#CommunityInParenthood
The Nested Institute
We are a nonprofit research institute out to tackle the real issues impacting families. We do the research that's chronically underfunded and desperately needed.
Studies on mothers are severely underfunded, and non-birthing caregivers are almost entirely overlooked. We're committed to filling these gaps and making every caregiver's experience visible. Here's what we're doing:
Comprehensive Research: We conduct rigorous studies that uncover the real struggles families face, from perinatal mental health to the teen mental health crisis.
Advocacy for Policy Change: We use our findings to advocate for the transformation of family-focused policies at every level.
Inclusive Approach: We’re committed to ensuring that all voices are heard, including those of non-birthing caregivers, dads, and partners.
Eve Rodsky: Fair Play Policy Institute
The Fair Play Policy Institute provides programming and grants to non-profit organizations working on improving how we care for each other. In so doing, the Institute uses tools to help individuals and communities build support systems and raises awareness about “care movement” policies and programs to support caregivers, such as employer leadership, unpaid labor, caregiving, paid family leave, and robust childcare options.
After seven years of research and development, Eve Rodsky introduced Fair Play, a game-changing system to help partners share what it takes to run a house and family more equitably. Eve Rodsky wrote the book Fair Play in 2019, soon followed by a podcast and the FAIR PLAY documentary, to amplify the importance of the care movement.
The Fifth Trimester
Lauren Smith Brody is the CEO and founder of The Fifth Trimester, which powers gender equality in the workforce with speaking engagements, 1:1 coaching, management training, and a suite of consulting services that support working parents and caregivers.

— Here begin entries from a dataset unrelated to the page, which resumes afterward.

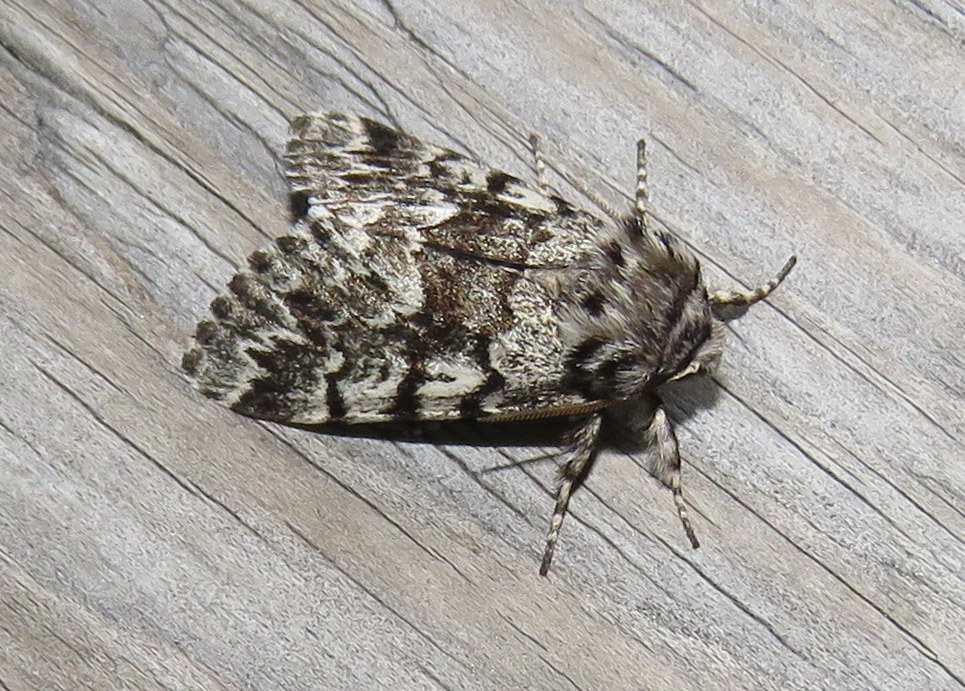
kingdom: Animalia
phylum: Arthropoda
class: Insecta
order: Lepidoptera
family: Noctuidae
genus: Panthea
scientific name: Panthea acronyctoides
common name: Black zigzag moth
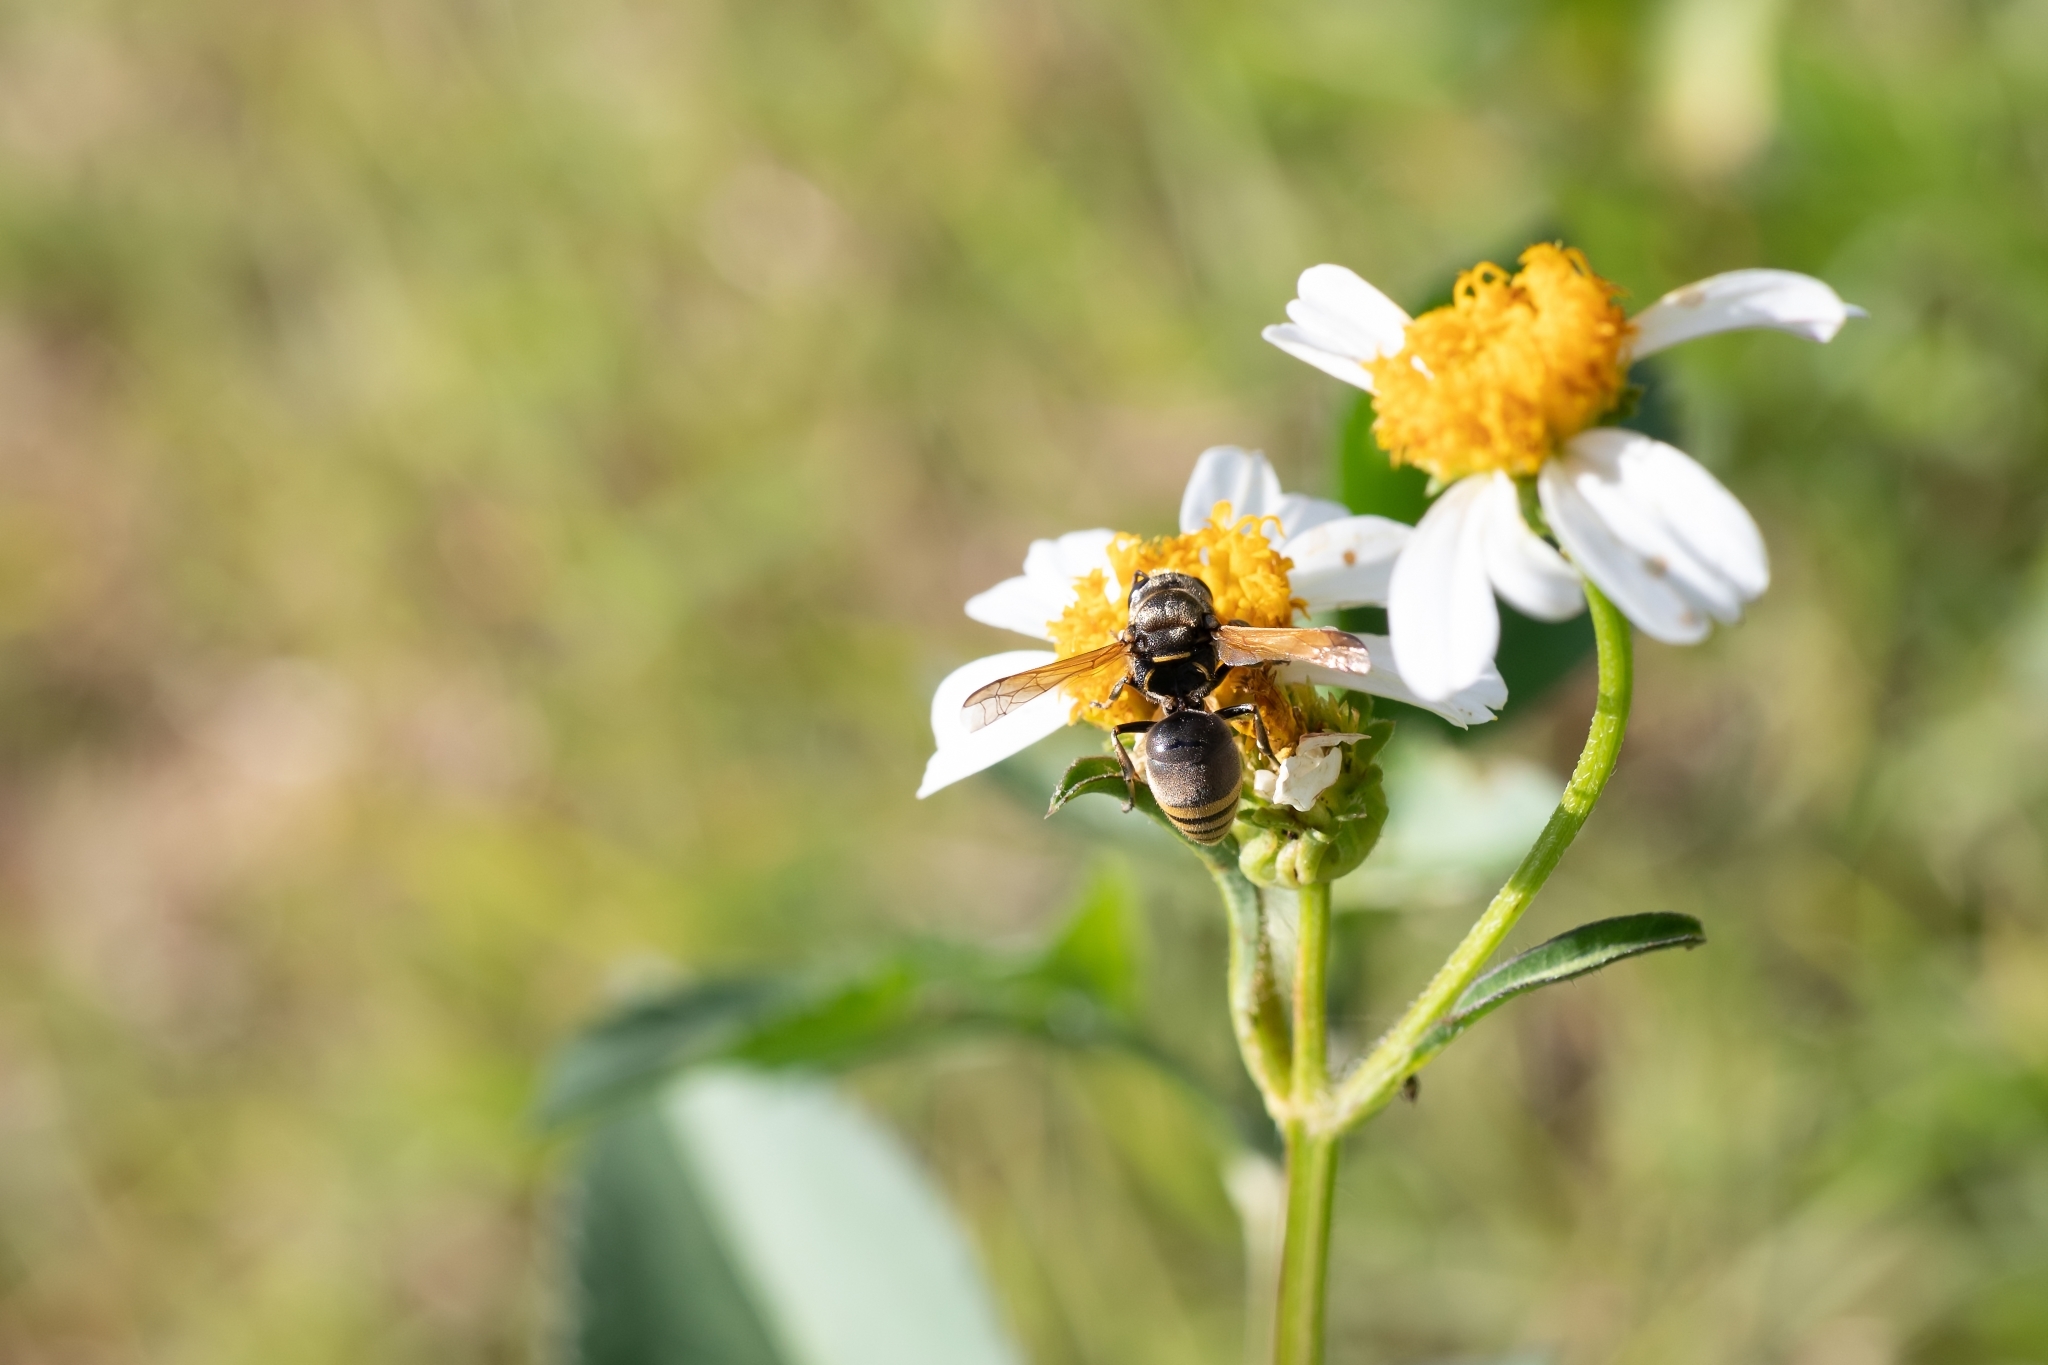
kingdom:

Lauren’s work grew out of her bestselling book The Fifth Trimester: The Working Mom’s Guide to Style, Sanity, and Success After Baby (Doubleday), written in the sunset of her first career as a media executive (RIP, print magazines). These days, she brings her research and expertise frequently to the national media and her consulting clients include a broad spectrum of businesses in tech, big law, education, media, and finance -- as well as a handful of intrepid individual moms who use her help to make change within their organizations.
Lauren is also a co-founder of the Chamber of Mothers, a national nonpartisan nonprofit that mobilizes Americans around public policy solutions for parents, bringing local-chapter advocacy to Capitol Hill. Raised in Ohio, Texas, and Georgia, she lives in New York City with her husband, two sons, and a highly-medicated rescue dog.
Nancy Reddy
The Good Mother Myth uses Nancy’s own story of a rough transition into early motherhood alongside research and reporting to uncover the shoddy science beneath so many of our bad ideas about how to be a good mom.
She looked at the midcentury psychologists and psychoanalysts like Harry Harlow, John Bowlby, D. W. Winnicott, and Mary Ainsworth whose research has shaped a lot of the expectations for mothers that are still with us today.
It’s her hope that the book can provide comfort and companionship to new parents struggling, as she did, under the weight of our impossible and contradictory mythologies of motherhood—and point a way forward to a new conception of caregiving that doesn’t rely on one perfect mom.
Brito Baby Lab
The Infant Studies of Language and Neurocognitive Development (ISLAND) Lab, led by Dr. Natalie Brito, explores how the home environment and early social interactions shape children's brain and behavioral development.
The overall goal of our research is to better understand how to best support caregivers and create environments that foster healthy child development.
Current studies examine the influence of caregiver mental health, parent-child interactions, and social policies (e.g., paid family leave) on attention, memory, and socioemotional skills in infancy and toddlerhood.